ひとしきりの絶唱を終え、何事もなかったかのように無機質な声色にて、村雨は第三回戦の説明を続ける。


「さて……進行を妨げてしまい大変申し訳ございませんでした」


「第三回戦は明日12:00より開始を致します」


「参加者の皆様へは個々に寝床と食事を用意しておりますので、暫しの間ではありますが、英気を養っていただきたく思います」


「ここまでの説明で何かご質問がある方はいらっしゃいますでしょうか?」


表情を読ませないデスマスクをぐるりと周囲に向けながら、反応を仰ぐ村雨に対し、ピンと腕を伸ばして挙手を行った者が一名。


村雨とやら、我は貴様に一つ尋ねたいことがある」


「北園様ですね。はい、なんなりとご自由にどうぞ」


芝居がかった口調がデフォルトである紅蘭は、受け取った反魂玉をためすすがめつしながら、鋭い視線を村雨へと注ぎ、問うた。

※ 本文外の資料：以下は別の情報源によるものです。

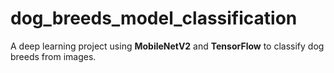 # dog_breeds_model_classification
A deep learning project using **MobileNetV2** and **TensorFlow** to classify dog breeds from images.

「この反魂玉とやら、致死量のダメージを負わなければ決して壊れはしない特性を持っておったりするのか?」


「いえ。違います。あくまで衝撃を受ければ破砕はします。大体、ガラス玉程度の強度と捉えていただければ結構です」


「しかし割れるとペナルティである五感喪失は避けられないと?」


「左様です。故に取り扱いには努々(ゆめゆめ)注意していただきたいのです」


なるほどなと頷きつつ、紅蘭は掌に収まった内の一つをもう片方の手で取り上げ、ひどく気怠そうな口調にて、呟いた。


「さすれば、やはり3つは持ちすぎであるな」


「え? 北園さん、今なんて…………?」


少し離れて横に立つ回理子は嫌な予感がしたのだろうか、不安そうに紅蘭の表情を伺おうと近づくが。


しかし、遅かった。



「えいっ」



パリーン!



選りすぐった青色の反魂玉が地面へと投げつけられ、甲高い音を立てて割れ散った。



「おおー。凄いぞまりたん、靄がかかったように目が悪くなったぞ! どのような原理で出来ているんだろうなコレは」


両手を前に突き出しながら探るような仕草で、感嘆の意を述べる紅蘭に対し、回理子は。


「なっ!? なななな…………何を…………何を…………」



何をやってんだお前はと突っ込みを入れつつ、華麗なローリングソバットを彼氏の側頭部へと極めたのであった。